基礎研究は社会の役に立つまで100年かかるとも言われていました。純粋な理学的研究がもたらす人類のための真のイノベーションにはそれくらいの時間がかかるものも多くあります。しかし、基礎研究から社会実装までに要する時間は特定の学問分野によってはとても短いです。特にヒト腸内環境はそれが顕著であり、その研究成果と社会との距離が近い分野です。この10年で研究が大きく進み、研究の最先端が我々の社会生活に関与する所まで来ています。

株式会社メタジェンはヒト腸内環境に特化した研究開発型のベンチャー企業です。先端技術を用いたヒト腸内環境に関する研究開発を行い、その結果もたらされる発見を社会実装することが大きなテーマになっています。

理学的発見や研究自体をどのように事業化するか。それを見つけていくことがサイエンスの未来ではないでしょうか。株式会社メタジェンは営利機関としてしっかりとしたエビデンスを出すサイエンスを行いながら、それを事業化する道を進んでいきます。今後は医療現場とも連携して病院における診断にも応用していきます。腸内環境のビッグデータを十分に活用し、医療への貢献、商品開発への貢献を通じて、人類の健康をもう一段階、進めていきます。
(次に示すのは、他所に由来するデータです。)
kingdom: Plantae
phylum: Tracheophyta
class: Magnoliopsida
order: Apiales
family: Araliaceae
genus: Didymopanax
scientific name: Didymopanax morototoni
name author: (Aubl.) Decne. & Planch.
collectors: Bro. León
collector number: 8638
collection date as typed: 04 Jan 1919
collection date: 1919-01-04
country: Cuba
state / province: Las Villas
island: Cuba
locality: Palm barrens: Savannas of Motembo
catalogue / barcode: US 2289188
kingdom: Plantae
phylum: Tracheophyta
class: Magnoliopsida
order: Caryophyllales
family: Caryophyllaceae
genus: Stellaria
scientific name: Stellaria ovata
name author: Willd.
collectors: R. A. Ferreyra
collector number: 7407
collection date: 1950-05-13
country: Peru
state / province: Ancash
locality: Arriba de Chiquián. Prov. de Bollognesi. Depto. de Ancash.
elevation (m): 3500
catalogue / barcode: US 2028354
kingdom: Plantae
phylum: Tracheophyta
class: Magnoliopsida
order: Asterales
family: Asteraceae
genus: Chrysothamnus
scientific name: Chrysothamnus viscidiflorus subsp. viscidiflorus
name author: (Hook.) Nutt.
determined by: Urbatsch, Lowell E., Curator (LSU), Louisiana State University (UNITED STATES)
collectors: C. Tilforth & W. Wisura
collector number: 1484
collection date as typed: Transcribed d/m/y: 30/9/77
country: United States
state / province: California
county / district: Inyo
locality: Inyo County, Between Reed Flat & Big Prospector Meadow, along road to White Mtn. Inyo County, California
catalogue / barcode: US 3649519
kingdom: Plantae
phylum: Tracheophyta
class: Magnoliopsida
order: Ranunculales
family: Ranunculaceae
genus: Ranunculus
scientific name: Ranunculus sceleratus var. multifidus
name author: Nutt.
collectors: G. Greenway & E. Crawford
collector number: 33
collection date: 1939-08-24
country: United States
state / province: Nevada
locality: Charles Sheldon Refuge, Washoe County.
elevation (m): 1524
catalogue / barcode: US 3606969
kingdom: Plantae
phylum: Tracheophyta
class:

株式会社メタジェンが持つ技術では、ヒト腸内環境の状態を数値として表すことが可能です。食品や薬など口から入れるモノがヒト腸内環境へ与える影響を定量化するための、様々なサービスを商品として展開しています。これまでの素材開発ではヒト腸内環境への影響は考慮に入れられていないことが大半です。腸内細菌が様々な健康情報に寄与していることが明らかになりつつあるので、素材が持つ良い影響、悪い影響をしっかりと知ることが重要です。

【山田 拓司 プロフィール】

2006年、京都大学大学院理学研究科博士課程修了 博士(理学)。京都大学化学研究所助手、ドイツの欧州分子生物学研究所研究員を経て、2016年より東京工業大学生命理工学院准教授。2014年よりヒト腸内細菌解析のための産学連携コンソーシアム「Japanese Consortium for Human Microbiome」を設立し、大学内の研究成果を産業応用につなげる活動を行っている。2015年には株式会社メタジェンを共同設立、同社取締役副社長CTOを兼任。専門は生命情報科学。